An interesting perspective

I had an interesting conversation with a cab driver on the way back from work Tuesday. While bringing the book No One Left to Lie to: The Triangulations of William Jefferson Clinton by Christopher Hitchens back to residence for some reading, I decided to ask the driver what he thought of Bill Clinton. From what I had already read of the book I gathered that Hitchens did not have a high opinion of Clinton. He argued that the failings of his personal life could not be separated from his public life, and that Clinton frequently used public acts, such as missile strikes and foreign policy announcements, to hide his private acts. I do not know whether Hitchens’ argument holds water, but it is interesting to consider.

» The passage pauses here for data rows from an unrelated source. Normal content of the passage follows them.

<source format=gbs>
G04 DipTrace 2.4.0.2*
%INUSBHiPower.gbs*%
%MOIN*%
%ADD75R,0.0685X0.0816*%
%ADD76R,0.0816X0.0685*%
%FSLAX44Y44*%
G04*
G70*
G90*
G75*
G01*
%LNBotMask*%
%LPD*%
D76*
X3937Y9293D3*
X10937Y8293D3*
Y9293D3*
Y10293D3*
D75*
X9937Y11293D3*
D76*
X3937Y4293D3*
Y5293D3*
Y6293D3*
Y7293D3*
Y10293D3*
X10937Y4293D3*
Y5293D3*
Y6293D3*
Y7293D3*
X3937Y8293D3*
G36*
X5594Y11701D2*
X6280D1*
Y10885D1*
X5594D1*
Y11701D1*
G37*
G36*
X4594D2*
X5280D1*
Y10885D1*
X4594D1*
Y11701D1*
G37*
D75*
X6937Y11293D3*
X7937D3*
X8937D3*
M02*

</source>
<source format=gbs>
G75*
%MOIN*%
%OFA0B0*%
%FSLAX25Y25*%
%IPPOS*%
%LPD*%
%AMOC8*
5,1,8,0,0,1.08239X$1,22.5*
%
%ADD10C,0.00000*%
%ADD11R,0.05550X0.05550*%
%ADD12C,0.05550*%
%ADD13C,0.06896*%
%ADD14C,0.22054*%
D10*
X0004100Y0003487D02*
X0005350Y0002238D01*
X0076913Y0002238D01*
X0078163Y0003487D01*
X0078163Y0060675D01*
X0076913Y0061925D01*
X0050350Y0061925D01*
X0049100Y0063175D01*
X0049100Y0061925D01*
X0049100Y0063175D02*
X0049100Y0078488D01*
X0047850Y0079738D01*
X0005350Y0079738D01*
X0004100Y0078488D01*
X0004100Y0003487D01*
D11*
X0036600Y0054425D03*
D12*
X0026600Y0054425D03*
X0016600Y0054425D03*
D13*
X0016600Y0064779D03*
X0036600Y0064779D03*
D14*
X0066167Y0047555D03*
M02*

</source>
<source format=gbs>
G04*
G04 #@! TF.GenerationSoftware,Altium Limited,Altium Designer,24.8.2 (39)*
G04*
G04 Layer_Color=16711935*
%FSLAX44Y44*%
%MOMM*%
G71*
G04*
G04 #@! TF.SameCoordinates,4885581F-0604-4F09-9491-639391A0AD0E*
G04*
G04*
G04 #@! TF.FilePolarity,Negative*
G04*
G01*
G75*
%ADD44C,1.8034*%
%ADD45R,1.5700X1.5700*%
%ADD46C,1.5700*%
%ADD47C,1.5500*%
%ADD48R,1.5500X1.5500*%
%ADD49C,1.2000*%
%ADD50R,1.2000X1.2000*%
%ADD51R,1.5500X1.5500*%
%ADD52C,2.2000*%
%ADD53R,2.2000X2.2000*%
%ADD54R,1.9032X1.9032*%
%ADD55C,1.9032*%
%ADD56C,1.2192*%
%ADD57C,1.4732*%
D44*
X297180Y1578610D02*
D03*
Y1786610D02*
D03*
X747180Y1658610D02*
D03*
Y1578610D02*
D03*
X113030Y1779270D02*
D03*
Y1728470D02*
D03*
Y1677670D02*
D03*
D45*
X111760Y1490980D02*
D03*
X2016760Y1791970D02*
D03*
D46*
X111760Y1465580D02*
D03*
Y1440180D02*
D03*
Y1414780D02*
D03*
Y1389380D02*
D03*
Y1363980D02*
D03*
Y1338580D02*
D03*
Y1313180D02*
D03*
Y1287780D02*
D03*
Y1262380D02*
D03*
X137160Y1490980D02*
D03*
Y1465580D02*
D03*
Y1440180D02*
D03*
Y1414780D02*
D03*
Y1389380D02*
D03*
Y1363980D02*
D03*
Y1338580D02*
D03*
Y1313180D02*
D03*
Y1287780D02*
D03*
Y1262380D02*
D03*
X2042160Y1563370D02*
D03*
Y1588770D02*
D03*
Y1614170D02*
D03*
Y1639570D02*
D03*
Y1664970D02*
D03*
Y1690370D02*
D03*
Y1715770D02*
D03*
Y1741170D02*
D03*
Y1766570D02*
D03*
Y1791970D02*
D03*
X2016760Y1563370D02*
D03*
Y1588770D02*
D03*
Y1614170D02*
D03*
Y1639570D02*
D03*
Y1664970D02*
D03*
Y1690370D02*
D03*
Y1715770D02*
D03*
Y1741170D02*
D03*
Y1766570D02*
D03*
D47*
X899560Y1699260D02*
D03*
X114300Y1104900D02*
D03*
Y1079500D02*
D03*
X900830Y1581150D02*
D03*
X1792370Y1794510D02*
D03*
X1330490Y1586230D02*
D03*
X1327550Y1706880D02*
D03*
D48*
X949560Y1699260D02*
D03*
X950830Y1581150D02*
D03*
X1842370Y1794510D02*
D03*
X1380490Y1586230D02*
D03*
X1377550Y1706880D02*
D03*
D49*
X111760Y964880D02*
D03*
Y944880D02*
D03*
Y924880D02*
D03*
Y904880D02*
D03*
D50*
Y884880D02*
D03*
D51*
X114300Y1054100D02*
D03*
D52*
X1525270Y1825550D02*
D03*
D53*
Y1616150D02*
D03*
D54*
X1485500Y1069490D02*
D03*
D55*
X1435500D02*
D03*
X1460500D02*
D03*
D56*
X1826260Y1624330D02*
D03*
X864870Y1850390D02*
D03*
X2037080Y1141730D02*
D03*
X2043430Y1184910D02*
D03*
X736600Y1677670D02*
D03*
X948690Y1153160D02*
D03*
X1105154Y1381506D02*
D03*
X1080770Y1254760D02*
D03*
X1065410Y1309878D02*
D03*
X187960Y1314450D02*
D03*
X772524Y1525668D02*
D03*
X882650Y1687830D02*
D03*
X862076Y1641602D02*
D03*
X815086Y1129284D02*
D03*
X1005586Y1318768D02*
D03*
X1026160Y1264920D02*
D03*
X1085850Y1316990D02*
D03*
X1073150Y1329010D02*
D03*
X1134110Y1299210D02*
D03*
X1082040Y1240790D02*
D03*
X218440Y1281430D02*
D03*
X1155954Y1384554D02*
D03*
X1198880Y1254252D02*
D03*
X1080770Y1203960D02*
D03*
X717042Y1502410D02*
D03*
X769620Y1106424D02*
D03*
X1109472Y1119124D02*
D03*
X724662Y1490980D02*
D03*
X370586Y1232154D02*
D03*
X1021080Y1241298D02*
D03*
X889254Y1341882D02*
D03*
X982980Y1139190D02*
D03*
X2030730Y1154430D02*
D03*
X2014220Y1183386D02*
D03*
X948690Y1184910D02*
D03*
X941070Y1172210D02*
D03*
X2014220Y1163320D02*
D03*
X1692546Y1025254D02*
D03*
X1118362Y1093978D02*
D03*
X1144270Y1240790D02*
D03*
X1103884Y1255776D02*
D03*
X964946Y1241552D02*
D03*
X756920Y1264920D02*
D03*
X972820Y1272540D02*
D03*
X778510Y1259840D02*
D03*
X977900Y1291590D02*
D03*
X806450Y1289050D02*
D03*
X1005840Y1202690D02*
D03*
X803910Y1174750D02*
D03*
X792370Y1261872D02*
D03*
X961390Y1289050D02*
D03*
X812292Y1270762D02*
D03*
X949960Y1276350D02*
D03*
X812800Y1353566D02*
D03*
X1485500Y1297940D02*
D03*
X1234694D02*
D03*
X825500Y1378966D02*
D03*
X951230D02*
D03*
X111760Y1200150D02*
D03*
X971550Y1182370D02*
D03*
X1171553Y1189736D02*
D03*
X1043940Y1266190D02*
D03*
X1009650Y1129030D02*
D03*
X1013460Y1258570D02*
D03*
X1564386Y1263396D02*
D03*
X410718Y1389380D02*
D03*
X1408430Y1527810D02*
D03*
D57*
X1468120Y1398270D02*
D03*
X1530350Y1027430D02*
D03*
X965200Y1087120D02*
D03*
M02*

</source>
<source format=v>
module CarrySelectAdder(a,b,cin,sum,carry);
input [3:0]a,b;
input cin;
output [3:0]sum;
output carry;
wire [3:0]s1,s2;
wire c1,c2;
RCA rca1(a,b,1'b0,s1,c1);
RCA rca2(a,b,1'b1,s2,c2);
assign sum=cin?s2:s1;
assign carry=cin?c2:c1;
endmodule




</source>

Interestingly, the cab driver did not answer my question directly, but talked about something probably more important. He tried to express how it is very difficult and perhaps unfair to judge people in such high positions as harshly as we normally do. He told me a saying from Lebanon, where he was from, that we ought to remember that they are acting in that time and place as president. They are explicitly elected to make tough decisions, and judging them harshly for making those decisions is probably unfair. He presented an interesting flip on the Thomas Jefferson quote: “Sometimes it is said that man cannot be trusted with the government of himself. Can he, then, be trusted with the government of others? Or have we found angels in the form of kings to govern him?” Except in this presentation, he asked me whether we found angels in the form of the people to judge kings.

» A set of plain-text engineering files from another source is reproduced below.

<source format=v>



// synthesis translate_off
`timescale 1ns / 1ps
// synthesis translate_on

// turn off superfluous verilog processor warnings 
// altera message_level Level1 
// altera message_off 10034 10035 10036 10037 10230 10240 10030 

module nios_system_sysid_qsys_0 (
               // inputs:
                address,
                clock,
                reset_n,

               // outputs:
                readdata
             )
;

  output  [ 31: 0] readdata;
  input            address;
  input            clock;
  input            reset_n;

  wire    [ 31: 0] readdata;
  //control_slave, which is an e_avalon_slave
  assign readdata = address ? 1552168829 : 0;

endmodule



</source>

This is important to keep in mind with the presidential election. Partisan and unperceptive people felt that their candidate of choice won or presented better policies in the recent foreign policy debate. People who were actually listening to what was being said would have notice very few differences in what was actually being said. Patriot Acts, NDAA, Gitmo, drone strikes, and the like have all been expanded under Obama, things to which his supporters were violently opposed under Bush. If Romney is elected, I doubt that would change. When I am at my most petty, I accuse Obama supporters of some kind of amnesia starting in 2008. When I am honest with myself, I realize that I am not sure I would act any differently if I was in Obama’s shoes. There is just so much we do not know, and so many things not happening in the world because of the actions of people who will never be known.

This is what someone like Max Weber is trying to get at in “Politics as a Vocation”. There seem to be two ethics or poles that animate a politician. We have a conflict between the actual results of actions, and doing the right thing. Can good come from bad, and bad from good? In politics, the smallest taxation and the largest war are matters of violence. A good politician is in the terrifying position of having to please everyone, do the right thing, and get a good result while using this unwieldy and morally questionable tool. It is an incredibly difficult position to work in, and is not for the meek. Perhaps I misunderstood the message of the cab driver, or Weber, but I began to sympathize with those who govern us. I think with all the above in mind, we can properly understand the third presidential debate, the position these people may find themselves in.